Training models is easy with Amazon SageMaker. When you’re ready to train in SageMaker, simply specify the location of your data in Amazon S3, and indicate the type and quantity of SageMaker ML instances you need, and get started with a single click. SageMaker sets up a distributed compute cluster, performs the training, outputs the result to Amazon S3, and tears down the cluster when complete. 

When you specify the location of your data in Amazon S3, SageMaker will take your algorithm and run it on a training cluster isolated within its own software-defined network, configured to your needs. When you choose the instance type including Amazon EC2 P3dn, the most powerful GPU based instance in the cloud, SageMaker will create your cluster in an auto-scaling group. SageMaker will also attach EBS volumes to each node, set up the data pipelines, and start training with your TensorFlow, MXNet, Pytorch, Chainer or your framework script, built-in or custom algorithm. Once finished, the results are stored in S3 and the cluster is automatically torn down.

To make it easy to conduct training at scale, we’ve optimized how training data streams from Amazon S3. Through the API, you can specify if you’d like all of the data to be sent to each node in the cluster, or if you’d like SageMaker to manage the distribution of data across the nodes depending on the needs of your algorithm. Combined with the built-in algorithms, the scalability of training that’s possible with Amazon SageMaker can dramatically reduce the time and cost of training runs.

Automatic Model Tuning

Amazon SageMaker can automatically tune your model by adjusting thousands of different combinations of algorithm parameters to arrive at the most accurate predictions the model is capable of producing.

When you’re tuning your model to be more accurate, you have two big levers to pull, modifying the data inputs you provide the model (for example, taking the log of a number), and adjusting the parameters that define model behavior. These are called hyperparameters, and finding the right values can be difficult. Typically, you’ll start with something random and iterate through adjustments as you begin to see what effect the changes have. It can be a long cycle depending on how many hyperparameters your model has.

SageMaker makes this easy by offering Automatic Model Tuning as an option during training. Automatic model tuning uses machine learning to quickly tune your model to be as accurate as possible. This capability lets you skip the tedious trial-and-error process of manually adjusting hyperparameters. Instead, Automatic model tuning performs hyperparameter optimization over multiple training runs by discovering interesting features in your data and learning how those features interact to affect accuracy. You save days-or even weeks-of time spent maximizing the quality of your trained model.
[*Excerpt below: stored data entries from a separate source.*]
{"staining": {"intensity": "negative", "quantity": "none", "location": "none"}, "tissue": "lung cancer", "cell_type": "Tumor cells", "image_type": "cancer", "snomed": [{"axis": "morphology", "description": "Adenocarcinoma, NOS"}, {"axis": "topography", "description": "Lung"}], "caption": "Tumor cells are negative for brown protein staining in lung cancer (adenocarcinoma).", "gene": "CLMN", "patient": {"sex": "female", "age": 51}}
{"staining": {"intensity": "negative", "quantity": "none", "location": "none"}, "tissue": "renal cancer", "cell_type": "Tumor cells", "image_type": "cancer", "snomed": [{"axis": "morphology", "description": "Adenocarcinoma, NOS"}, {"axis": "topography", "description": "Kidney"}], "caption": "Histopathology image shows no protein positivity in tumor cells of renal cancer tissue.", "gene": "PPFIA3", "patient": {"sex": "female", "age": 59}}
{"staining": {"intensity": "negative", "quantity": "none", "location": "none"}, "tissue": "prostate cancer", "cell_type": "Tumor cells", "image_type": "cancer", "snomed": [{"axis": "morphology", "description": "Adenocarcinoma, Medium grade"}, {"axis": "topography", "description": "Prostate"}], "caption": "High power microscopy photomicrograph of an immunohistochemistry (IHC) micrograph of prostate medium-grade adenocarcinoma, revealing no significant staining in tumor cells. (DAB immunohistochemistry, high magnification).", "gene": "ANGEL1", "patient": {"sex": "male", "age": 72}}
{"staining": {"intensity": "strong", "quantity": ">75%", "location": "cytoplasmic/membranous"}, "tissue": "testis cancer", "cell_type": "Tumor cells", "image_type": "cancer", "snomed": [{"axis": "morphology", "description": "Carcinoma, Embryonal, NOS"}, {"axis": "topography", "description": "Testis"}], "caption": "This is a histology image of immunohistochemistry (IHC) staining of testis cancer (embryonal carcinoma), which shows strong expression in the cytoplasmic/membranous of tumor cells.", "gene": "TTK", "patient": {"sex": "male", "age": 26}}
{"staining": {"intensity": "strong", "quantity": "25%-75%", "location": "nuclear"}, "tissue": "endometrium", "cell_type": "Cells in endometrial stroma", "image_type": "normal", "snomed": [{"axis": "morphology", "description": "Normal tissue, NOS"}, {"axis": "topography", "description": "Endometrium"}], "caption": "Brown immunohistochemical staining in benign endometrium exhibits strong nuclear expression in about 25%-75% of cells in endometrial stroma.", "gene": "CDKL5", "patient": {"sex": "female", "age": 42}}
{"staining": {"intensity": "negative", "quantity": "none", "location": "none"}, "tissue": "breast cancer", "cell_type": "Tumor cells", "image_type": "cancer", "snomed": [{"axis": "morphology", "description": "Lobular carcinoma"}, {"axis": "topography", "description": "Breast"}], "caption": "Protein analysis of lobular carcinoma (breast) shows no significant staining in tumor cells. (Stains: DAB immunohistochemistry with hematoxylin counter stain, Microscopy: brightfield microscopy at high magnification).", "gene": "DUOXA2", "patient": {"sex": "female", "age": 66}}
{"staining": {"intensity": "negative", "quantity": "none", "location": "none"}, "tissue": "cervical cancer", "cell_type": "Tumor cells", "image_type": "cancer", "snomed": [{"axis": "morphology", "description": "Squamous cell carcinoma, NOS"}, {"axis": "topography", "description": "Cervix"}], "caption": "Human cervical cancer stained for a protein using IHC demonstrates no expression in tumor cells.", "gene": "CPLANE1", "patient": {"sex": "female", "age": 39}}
You simply specify the number of training jobs through the API or console, and SageMaker handles the rest by using machine learning to tune your model. It works by learning what effects different types of data have on a model and applying that knowledge across many copies of the model to quickly seek out the best possible outcome. As a developer or data scientist, this means you only really need to be concerned with the adjustments you want to make to the data you feed the model, which greatly reduces the number of things to worry about during training.

Managed spot training

You can reduce the costs of training your machine learning models by up to 90% using Managed Spot Training. Managed spot training uses Amazon EC2 Spot instances, which is spare EC2 capacity, so your training jobs run at much lower costs compared to Amazon EC2 On-Demand instances. Amazon SageMaker manages the training jobs so they are run as and when compute capacity becomes available. As a result, you don’t have to poll continuously for capacity and managed spot training eliminates the need to build additional tooling to manage interruptions. Managed spot training works with automatic model tuning, the built-in algorithms and frameworks that come with Amazon SageMaker, and custom algorithms.